And They Lived Gaily Ever After
Attempting to attract some additional votes in this election year, President Bush has decided to go out on a limb and endorse the idea of marriage. This is the kind of adventurous political initiative that could lay the groundwork for a slate of all the other things your mother always told you to do, such as getting the hair out of your eyes, standing up straight, changing your tone of voice when you talk to me and not leaving the house looking like that.
Under Bush's plan, $1.5 billion would pay for training to help low-income couples "develop the interpersonal skills that sustain healthy marriages." This despite the fact that some of the sickest marriages in history have been created and nurtured by high-income couples.

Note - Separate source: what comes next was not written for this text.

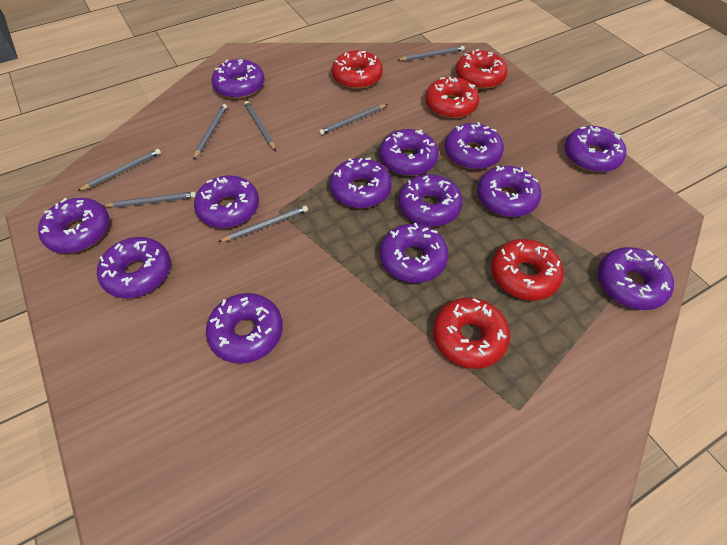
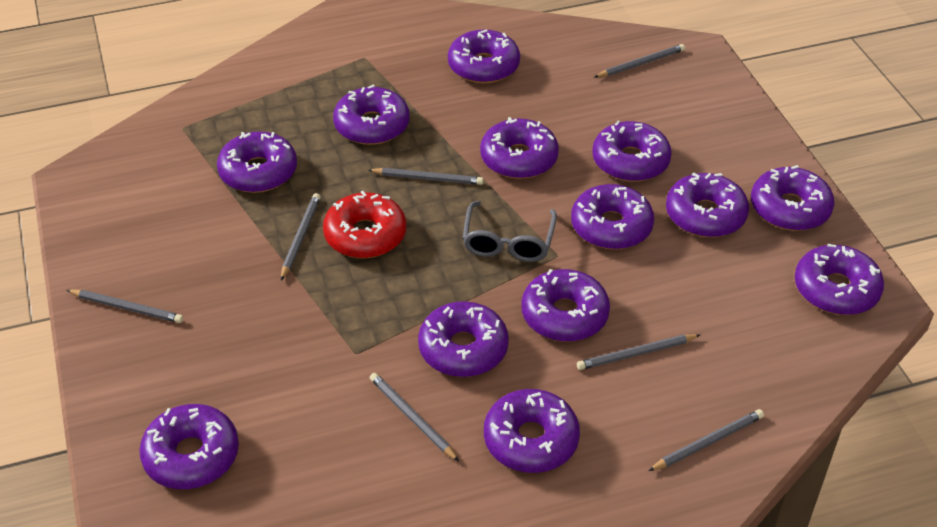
grey glasses: none = 0 -> [463,201,557,262] = 1
red donut: [332,50,383,89] [425,77,480,119] [433,297,510,369] [456,49,508,89] [491,239,564,301] = 5 -> [323,191,406,258] = 1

Some of this money would also be allotted to "the development of marriage promotion programs," which might actually work if they gave every couple taking out a marriage license the chance to star in their own adorable reality show. But as for spending money on ad campaigns "to publicize the value of marriage," it seems to me that if the combined pressures of family, church and society haven't provided sufficient motivation for getting and staying married in the past, billboards probably won't do the trick either.
Which brings us to the hidden agenda of Bush's benign if probably futile initiative: to address the considerable pressure being applied by conservative religious organizations that would like Bush to endorse a constitutional amendment banning same-sex marriage. This, despite the fact that a high percentage of low-income couples in the gay community already have good interpersonal skills.
While Bush has gone on record as saying that marriage should be exclusive to only a man and a woman, it is not clear whether he is ready to risk alienating the segment of the voting public that might find the banning of gay marriage to be an essentially intolerant position. Especially when you stop to think that all the damning statistics involving the deterioration of marriage in this country have been provided courtesy of heterosexual couples. After all, it is heterosexuals who are responsible for the current 60% divorce rate. And of the other 40% that do stay married, it is wise not to make too many sweeping generalizations. I still remember a story I read in the paper about a woman who set fire to her husband of 35 years because he ate her chocolate Easter bunny, demonstrating nicely that sometimes longevity in a marriage is beside the point.